** WORK TO BE COMPLETED **
Set down, character for character, everything in the records below from the line holding "(sous certaines conditions fiscales)." down to the line holding "conseillers, et combat", and no other line.

** DATASET RECORDS **
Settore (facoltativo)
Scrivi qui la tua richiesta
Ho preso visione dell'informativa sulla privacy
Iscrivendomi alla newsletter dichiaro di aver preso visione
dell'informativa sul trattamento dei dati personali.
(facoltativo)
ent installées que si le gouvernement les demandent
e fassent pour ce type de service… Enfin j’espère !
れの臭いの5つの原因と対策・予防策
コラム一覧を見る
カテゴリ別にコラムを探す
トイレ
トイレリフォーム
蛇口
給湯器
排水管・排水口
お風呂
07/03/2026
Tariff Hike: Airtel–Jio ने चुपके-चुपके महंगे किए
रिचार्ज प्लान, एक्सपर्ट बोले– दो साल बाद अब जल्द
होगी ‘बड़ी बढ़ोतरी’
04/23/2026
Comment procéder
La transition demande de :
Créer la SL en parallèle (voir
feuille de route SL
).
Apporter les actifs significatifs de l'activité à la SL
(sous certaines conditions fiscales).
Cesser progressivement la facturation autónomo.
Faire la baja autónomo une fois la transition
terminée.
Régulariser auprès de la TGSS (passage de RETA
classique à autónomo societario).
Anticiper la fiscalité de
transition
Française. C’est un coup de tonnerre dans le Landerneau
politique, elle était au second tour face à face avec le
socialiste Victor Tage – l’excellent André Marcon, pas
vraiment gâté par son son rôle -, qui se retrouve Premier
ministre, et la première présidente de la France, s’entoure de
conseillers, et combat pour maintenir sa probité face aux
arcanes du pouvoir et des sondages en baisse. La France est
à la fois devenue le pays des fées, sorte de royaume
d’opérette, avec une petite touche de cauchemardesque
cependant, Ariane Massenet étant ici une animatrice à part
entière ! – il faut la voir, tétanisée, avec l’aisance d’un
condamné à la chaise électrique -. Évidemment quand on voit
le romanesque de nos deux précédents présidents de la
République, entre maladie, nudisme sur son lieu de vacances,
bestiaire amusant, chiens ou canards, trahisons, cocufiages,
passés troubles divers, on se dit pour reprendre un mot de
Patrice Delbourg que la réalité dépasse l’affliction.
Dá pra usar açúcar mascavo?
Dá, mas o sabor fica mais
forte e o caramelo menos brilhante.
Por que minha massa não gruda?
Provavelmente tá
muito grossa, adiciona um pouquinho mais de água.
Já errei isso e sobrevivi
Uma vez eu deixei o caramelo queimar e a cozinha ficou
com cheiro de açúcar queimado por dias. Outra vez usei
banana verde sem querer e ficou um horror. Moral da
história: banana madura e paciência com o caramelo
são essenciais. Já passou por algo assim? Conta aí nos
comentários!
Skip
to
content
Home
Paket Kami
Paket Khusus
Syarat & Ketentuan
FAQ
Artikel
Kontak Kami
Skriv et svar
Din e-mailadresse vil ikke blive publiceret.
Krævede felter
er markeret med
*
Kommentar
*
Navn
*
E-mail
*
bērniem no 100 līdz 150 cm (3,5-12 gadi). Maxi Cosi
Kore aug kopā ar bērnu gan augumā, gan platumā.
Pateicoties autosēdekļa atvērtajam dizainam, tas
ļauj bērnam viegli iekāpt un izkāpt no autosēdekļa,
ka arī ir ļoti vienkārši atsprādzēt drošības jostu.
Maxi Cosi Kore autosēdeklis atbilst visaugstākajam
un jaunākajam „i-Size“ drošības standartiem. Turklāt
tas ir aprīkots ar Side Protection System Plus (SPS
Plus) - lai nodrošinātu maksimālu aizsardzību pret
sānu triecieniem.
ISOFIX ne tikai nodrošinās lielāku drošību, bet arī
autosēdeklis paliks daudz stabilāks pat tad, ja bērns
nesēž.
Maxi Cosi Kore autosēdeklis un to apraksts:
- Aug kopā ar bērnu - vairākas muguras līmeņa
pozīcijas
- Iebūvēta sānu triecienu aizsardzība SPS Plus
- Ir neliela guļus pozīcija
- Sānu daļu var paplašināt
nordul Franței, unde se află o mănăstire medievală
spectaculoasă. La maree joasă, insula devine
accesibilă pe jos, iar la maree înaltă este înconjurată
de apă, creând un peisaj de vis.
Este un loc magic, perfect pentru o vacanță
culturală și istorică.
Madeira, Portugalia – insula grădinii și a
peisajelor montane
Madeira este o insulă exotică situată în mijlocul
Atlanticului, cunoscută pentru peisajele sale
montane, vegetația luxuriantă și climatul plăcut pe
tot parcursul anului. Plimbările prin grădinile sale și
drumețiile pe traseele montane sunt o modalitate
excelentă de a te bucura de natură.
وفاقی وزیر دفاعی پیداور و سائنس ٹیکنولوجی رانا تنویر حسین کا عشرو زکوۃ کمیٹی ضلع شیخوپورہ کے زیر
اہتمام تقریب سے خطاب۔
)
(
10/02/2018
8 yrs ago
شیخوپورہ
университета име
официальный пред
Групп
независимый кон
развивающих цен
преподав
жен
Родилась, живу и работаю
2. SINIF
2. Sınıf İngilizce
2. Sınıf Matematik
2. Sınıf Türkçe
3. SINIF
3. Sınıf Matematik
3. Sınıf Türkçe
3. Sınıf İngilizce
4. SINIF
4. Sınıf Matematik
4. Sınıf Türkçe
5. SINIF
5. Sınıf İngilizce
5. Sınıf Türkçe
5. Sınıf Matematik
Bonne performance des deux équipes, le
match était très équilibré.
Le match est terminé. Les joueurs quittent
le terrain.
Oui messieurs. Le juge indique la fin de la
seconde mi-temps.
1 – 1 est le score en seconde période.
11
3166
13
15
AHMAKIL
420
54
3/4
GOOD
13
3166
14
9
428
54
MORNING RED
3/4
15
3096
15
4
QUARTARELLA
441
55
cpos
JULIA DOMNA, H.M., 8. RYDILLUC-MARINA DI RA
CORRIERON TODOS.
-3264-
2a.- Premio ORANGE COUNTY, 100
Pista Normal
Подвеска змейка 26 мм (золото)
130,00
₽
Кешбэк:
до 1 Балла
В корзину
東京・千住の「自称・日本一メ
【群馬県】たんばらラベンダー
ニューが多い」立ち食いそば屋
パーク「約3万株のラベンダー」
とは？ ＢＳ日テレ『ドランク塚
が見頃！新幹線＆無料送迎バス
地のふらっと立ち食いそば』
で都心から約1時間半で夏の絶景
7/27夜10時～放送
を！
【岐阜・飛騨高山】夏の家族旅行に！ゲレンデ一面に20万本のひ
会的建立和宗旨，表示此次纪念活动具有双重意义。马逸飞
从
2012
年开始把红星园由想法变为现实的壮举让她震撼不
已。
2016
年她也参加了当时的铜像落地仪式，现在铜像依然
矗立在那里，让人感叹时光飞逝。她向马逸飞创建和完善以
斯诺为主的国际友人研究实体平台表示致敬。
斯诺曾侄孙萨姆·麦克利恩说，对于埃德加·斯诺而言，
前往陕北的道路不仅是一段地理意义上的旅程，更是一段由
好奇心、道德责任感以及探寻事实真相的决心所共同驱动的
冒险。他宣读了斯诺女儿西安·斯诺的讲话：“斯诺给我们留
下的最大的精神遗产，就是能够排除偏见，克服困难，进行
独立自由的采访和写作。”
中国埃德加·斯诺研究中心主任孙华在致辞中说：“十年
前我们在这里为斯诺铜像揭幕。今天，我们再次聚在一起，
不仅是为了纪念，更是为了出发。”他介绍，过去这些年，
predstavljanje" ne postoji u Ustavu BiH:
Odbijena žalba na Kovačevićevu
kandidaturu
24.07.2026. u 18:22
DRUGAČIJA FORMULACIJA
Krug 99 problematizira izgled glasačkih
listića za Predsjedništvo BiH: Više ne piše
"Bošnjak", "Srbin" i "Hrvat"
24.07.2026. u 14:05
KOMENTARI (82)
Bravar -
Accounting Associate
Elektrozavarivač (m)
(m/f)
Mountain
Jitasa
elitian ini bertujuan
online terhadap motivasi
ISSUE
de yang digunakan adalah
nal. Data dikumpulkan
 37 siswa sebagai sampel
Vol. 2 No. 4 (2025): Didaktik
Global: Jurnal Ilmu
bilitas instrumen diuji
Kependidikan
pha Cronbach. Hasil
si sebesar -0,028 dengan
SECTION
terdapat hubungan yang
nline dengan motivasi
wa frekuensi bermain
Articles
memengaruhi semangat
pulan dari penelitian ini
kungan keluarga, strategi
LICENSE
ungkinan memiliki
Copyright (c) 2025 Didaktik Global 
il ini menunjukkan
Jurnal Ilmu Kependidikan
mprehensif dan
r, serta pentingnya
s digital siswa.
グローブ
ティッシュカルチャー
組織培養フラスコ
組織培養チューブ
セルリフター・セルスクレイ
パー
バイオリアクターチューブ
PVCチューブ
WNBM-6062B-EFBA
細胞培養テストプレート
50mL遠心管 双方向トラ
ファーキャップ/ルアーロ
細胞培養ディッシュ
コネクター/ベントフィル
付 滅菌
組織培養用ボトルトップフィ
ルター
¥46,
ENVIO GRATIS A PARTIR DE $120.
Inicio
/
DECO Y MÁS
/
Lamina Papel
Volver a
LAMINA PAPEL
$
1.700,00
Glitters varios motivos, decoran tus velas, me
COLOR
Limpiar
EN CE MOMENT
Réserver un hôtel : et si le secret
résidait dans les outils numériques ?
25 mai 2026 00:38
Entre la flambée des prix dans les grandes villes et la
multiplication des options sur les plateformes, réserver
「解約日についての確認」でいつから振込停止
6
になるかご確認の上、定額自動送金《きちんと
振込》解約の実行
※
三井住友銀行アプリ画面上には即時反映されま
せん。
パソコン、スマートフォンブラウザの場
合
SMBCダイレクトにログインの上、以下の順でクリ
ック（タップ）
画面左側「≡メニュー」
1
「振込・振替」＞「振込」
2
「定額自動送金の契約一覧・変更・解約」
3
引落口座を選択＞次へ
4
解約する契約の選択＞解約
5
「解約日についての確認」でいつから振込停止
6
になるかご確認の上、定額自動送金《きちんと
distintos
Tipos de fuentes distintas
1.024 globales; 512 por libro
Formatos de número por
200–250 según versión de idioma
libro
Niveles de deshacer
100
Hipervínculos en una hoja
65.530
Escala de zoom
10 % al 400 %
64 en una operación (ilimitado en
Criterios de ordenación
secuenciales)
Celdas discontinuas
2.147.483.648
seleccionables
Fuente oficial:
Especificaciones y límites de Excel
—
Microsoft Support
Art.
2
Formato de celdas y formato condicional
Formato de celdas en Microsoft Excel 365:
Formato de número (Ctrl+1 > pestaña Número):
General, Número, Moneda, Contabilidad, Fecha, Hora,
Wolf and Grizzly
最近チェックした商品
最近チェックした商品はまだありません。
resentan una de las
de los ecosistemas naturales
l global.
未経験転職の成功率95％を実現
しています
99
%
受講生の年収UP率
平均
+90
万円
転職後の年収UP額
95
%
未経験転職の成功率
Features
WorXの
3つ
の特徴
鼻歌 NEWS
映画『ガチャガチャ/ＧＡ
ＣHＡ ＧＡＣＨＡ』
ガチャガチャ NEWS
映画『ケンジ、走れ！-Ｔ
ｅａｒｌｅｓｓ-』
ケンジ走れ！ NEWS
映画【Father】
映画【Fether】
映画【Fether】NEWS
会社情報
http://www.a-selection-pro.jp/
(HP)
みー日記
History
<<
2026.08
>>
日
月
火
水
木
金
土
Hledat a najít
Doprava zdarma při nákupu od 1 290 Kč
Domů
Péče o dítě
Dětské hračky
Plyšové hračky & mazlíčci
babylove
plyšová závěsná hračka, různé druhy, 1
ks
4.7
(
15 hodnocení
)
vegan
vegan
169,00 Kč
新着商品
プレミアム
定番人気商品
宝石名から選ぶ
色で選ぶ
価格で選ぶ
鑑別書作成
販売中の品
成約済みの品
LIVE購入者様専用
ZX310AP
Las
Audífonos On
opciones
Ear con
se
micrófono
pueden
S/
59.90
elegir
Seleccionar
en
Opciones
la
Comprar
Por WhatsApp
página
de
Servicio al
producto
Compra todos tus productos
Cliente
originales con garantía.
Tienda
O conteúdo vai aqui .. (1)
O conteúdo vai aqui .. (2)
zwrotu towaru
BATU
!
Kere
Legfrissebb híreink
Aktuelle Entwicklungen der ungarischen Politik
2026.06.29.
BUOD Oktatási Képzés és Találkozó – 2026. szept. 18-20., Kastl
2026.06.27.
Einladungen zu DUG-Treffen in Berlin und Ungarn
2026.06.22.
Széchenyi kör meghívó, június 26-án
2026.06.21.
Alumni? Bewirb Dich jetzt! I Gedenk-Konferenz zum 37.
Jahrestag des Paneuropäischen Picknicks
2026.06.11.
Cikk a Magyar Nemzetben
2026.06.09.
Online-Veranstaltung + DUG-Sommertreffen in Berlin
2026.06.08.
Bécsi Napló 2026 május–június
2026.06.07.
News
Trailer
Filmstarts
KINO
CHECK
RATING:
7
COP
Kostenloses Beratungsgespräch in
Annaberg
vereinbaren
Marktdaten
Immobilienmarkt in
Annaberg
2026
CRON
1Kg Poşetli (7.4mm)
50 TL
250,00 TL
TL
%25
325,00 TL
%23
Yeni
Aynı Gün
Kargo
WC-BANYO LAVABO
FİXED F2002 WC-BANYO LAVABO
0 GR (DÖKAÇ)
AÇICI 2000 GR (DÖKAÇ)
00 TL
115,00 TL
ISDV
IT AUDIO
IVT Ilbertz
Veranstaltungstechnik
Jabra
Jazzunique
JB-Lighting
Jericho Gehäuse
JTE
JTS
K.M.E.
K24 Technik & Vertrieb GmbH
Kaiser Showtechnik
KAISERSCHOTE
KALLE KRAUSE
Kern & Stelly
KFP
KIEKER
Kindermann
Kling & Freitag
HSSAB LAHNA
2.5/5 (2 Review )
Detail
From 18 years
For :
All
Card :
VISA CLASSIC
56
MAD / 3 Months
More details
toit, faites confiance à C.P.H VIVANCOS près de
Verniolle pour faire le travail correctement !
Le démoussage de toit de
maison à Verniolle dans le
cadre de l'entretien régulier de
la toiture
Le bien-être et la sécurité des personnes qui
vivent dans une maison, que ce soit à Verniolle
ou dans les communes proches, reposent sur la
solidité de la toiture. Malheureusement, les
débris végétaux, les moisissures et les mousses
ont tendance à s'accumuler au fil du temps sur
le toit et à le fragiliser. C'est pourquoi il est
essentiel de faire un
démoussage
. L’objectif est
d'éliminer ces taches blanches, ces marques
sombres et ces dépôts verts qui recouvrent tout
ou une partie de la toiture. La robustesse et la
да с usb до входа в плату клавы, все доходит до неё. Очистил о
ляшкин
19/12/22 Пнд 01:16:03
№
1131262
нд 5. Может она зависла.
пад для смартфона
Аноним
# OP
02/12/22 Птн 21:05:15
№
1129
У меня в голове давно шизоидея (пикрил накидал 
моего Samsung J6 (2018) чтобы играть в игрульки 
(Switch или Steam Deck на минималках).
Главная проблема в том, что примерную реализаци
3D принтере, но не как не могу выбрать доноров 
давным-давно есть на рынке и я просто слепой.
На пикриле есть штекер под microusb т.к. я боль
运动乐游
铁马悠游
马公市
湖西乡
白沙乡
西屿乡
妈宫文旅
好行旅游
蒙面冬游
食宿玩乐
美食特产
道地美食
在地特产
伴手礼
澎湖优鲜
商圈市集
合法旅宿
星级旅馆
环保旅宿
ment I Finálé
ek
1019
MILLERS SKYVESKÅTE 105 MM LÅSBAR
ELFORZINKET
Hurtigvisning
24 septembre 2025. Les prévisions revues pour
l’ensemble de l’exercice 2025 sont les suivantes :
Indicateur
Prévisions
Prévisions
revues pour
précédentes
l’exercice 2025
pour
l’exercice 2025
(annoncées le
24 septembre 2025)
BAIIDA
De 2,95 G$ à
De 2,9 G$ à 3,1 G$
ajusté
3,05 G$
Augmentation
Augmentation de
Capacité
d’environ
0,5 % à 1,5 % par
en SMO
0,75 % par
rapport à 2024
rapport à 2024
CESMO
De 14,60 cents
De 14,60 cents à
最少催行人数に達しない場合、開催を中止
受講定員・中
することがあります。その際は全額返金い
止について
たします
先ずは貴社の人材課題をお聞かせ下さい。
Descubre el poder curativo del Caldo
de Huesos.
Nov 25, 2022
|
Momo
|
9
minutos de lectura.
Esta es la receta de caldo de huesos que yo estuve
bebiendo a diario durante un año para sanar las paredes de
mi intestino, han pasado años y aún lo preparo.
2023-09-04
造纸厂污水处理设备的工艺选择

** SOLUTION TO THE EXERCISE **
(sous certaines conditions fiscales).
Cesser progressivement la facturation autónomo.
Faire la baja autónomo une fois la transition
terminée.
Régulariser auprès de la TGSS (passage de RETA
classique à autónomo societario).
Anticiper la fiscalité de
transition
Française. C’est un coup de tonnerre dans le Landerneau
politique, elle était au second tour face à face avec le
socialiste Victor Tage – l’excellent André Marcon, pas
vraiment gâté par son son rôle -, qui se retrouve Premier
ministre, et la première présidente de la France, s’entoure de
conseillers, et combat pour maintenir sa probité face aux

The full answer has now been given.